— Комедиант! Вот комедиант!
Молодые люди дружески пожали ему руки. Видно было, что они его любят.
— Что это вы скрылись от нас сегодня на целый день? — спросил барон Эмиль. — Мы ждали вас к обеду у Бореля… Он нас изысканно накормил сегодня… Или вы поститесь?..
— Оставь его, он расстроен, — вмешался Мариан. — Мне так тебя жаль, mon bon vieux, что я уговорил барона заехать со мной к тебе. Не могу же я оставить тебя одного в меланхолии…
Растроганный Краницкий с благодарной нежностью взглянул на юношу.
— Merci, merci, quel coeur![36] Вы меня тронули…
Он поочередно пожал руки обоим, но руку Мариана на миг задержал со словами:
— Mon cher… cher… cher…[37]
Юноша засмеялся.
— Опять ты расчувствовался, это вредно для печени! Ты же сын поколения, еще сохранившего antidotum[38] против меланхолии.
— Какое? — спросил Краницкий.
— Ну, веру, надежду, любовь, покорность судьбе и… прочие крашеные горшки. У нас их нет, а потому мы едем в Tron-tron, где будет петь Лили Керт. Мы сегодня устраиваем в ее честь ужин у Бореля, и он обещал все, что можно найти в пяти частях света.
— Какая загадочная натура — эта Лили, — заметил барон. — Минутами в ней чувствуется что-то потустороннее, неземное…
Краницкий вскипел:
— Quelle idée, cher baron![39] В Лили потустороннее, неземное! Mais c'est un animalcule, qui chante merveilleusement des choses abjectes![40]
— В том-то и дело! В том-то и дело! — отстаивал свое мнение барон. — Зверек в образе ангела… Исполнение шансонеток с таким diable au corps[41] — и при этом такие глаза, лицо, улыбка, источающая какое-то мистическое благоухание лилий… В этом именно тот диссонанс, тот скрежет, ce mystére[42], которыми она покорила Европу… Это вызывает любопытство, возбуждает, противоречит шаблону и нарушает гармонию… Вам это непонятно?
— Laissez[43], Эмиль! — смеясь, вскричал Мариан. — Ты взываешь к хранителю могил. Он еще благоговеет перед гармонией.

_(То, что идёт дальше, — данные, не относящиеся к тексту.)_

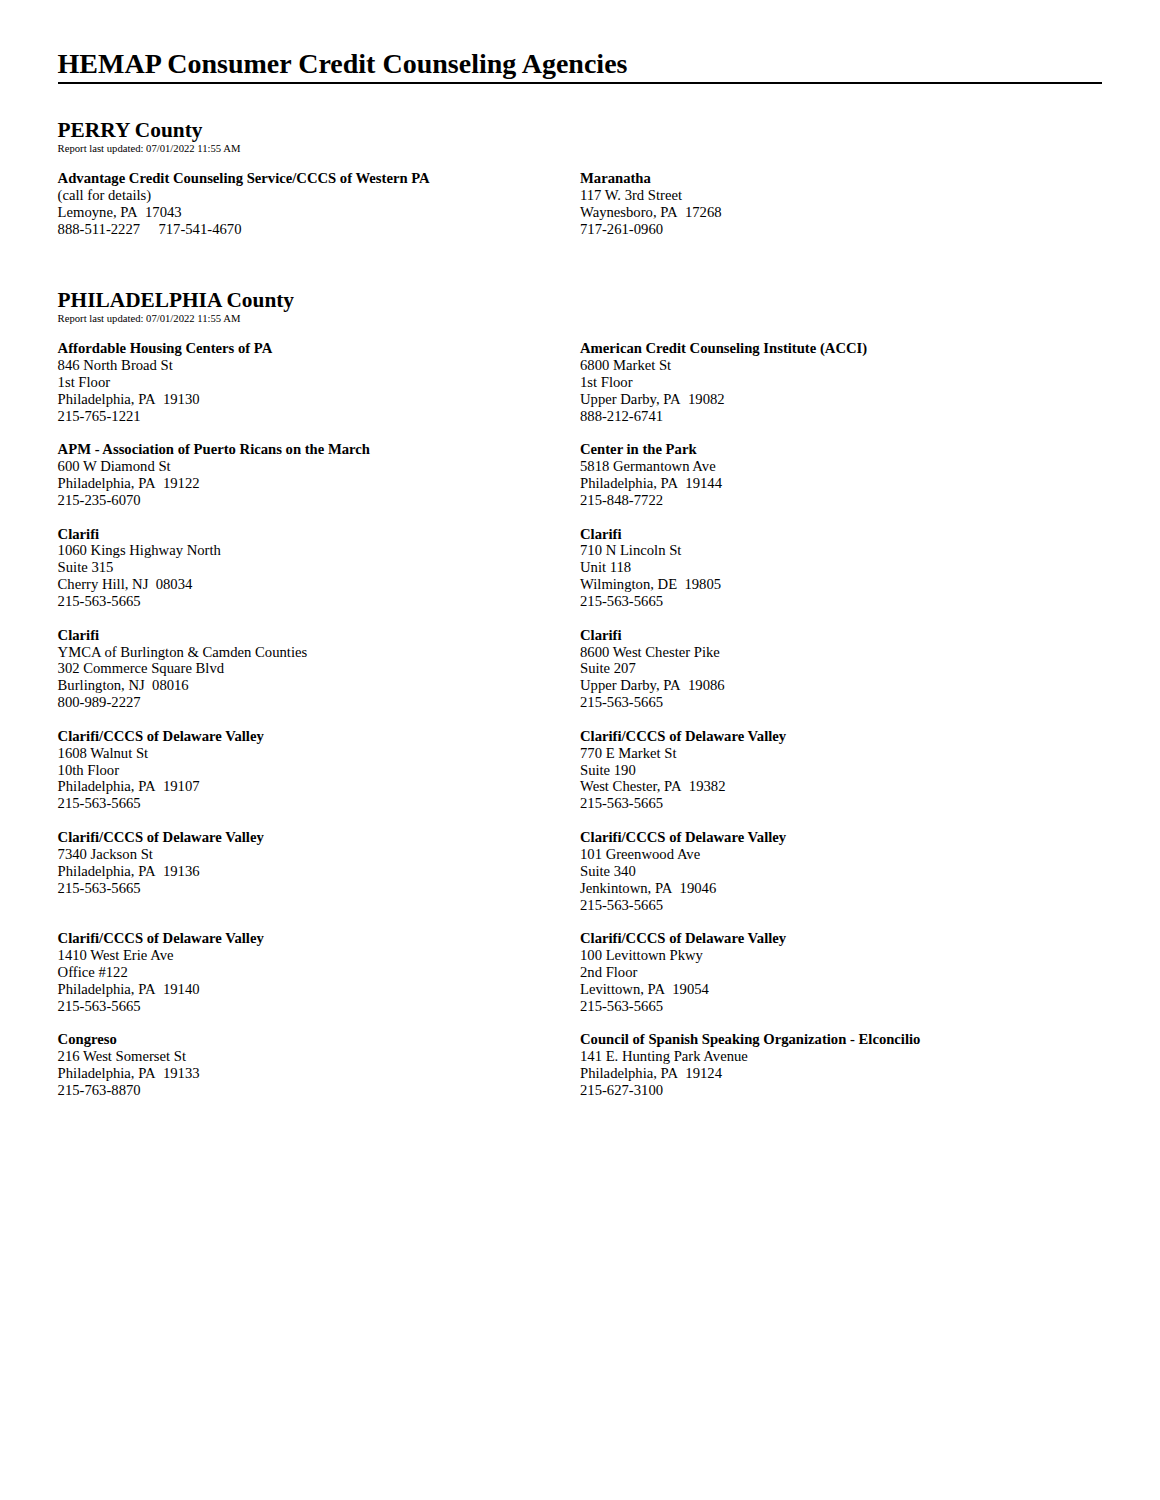HEMAP Consumer Credit Counseling Agencies
PERRY County
Report last updated: 07/01/2022 11:55 AM
| Advantage Credit Counseling Service/CCCS of Western PA (call for details) Lemoyne, PA 17043 888-511-2227 717-541-4670 | Maranatha 117 W. 3rd Street Waynesboro, PA 17268 717-261-0960 |
PHILADELPHIA County
Report last updated: 07/01/2022 11:55 AM
| Affordable Housing Centers of PA 846 North Broad St 1st Floor Philadelphia, PA 19130 215-765-1221 | American Credit Counseling Institute (ACCI) 6800 Market St 1st Floor Upper Darby, PA 19082 888-212-6741 |
| APM - Association of Puerto Ricans on the March 600 W Diamond St Philadelphia, PA 19122 215-235-6070 | Center in the Park 5818 Germantown Ave Philadelphia, PA 19144 215-848-7722 |
| Clarifi 1060 Kings Highway North Suite 315 Cherry Hill, NJ 08034 215-563-5665 | Clarifi 710 N Lincoln St Unit 118 Wilmington, DE 19805 215-563-5665 |
| Clarifi YMCA of Burlington & Camden Counties 302 Commerce Square Blvd Burlington, NJ 08016 800-989-2227 | Clarifi 8600 West Chester Pike Suite 207 Upper Darby, PA 19086 215-563-5665 |
| Clarifi/CCCS of Delaware Valley 1608 Walnut St 10th Floor Philadelphia, PA 19107 215-563-5665 | Clarifi/CCCS of Delaware Valley 770 E Market St Suite 190 West Chester, PA 19382 215-563-5665 |
| Clarifi/CCCS of Delaware Valley 7340 Jackson St Philadelphia, PA 19136 215-563-5665 | Clarifi/CCCS of Delaware Valley 101 Greenwood Ave Suite 340 Jenkintown, PA 19046 215-563-5665 |
| Clarifi/CCCS of Delaware Valley 1410 West Erie Ave Office #122 Philadelphia, PA 19140 215-563-5665 | Clarifi/CCCS of Delaware Valley 100 Levittown Pkwy 2nd Floor Levittown, PA 19054 215-563-5665 |
| Congreso 216 West Somerset St Philadelphia, PA 19133 215-763-8870 | Council of Spanish Speaking Organization - Elconcilio 141 E. Hunting Park Avenue Philadelphia, PA 19124 215-627-3100 |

Краницкий казался несколько смущенным. Проводя рукой по волосам, он нерешительно начал:
— Это действительно так, мои дорогие. Я и сам замечаю, что становлюсь старомодным. Мои сверстники, как и я, всегда называли кошку кошкой, а плута плутом. Если такая Лили прикидывалась ангелом, мы говорили: «Вот плутовка!» — и знали, как к этому относиться. А теперешнее ваше стремление смешивать du profane et du sacre[44], самую низменную чувственность с мистическими порывами…
Барон и Мариан смеялись.
— Tout cela est et restera pour toi du grec, mon bon vieux![45] Ты родился в эпоху гармонии и всегда будешь гармоничен. Ну, а теперь treve de conversations[46]. Пора ехать. Едем с нами! Послушаешь Лили, вместе поужинаем…
— Правда, едемте с нами, в экипаже есть для вас место, — присоединился к приглашению Мариана барон.
Краницкий просиял, как будто лицо его залило солнечным светом.
— Хорошо, mes tres chers[47], хорошо, merci[48], я поеду с вами, это развлечет и подбодрит меня. Только… одну минутку… разрешите?
— Пожалуйста. Сделайте одолжение. Мы подождем.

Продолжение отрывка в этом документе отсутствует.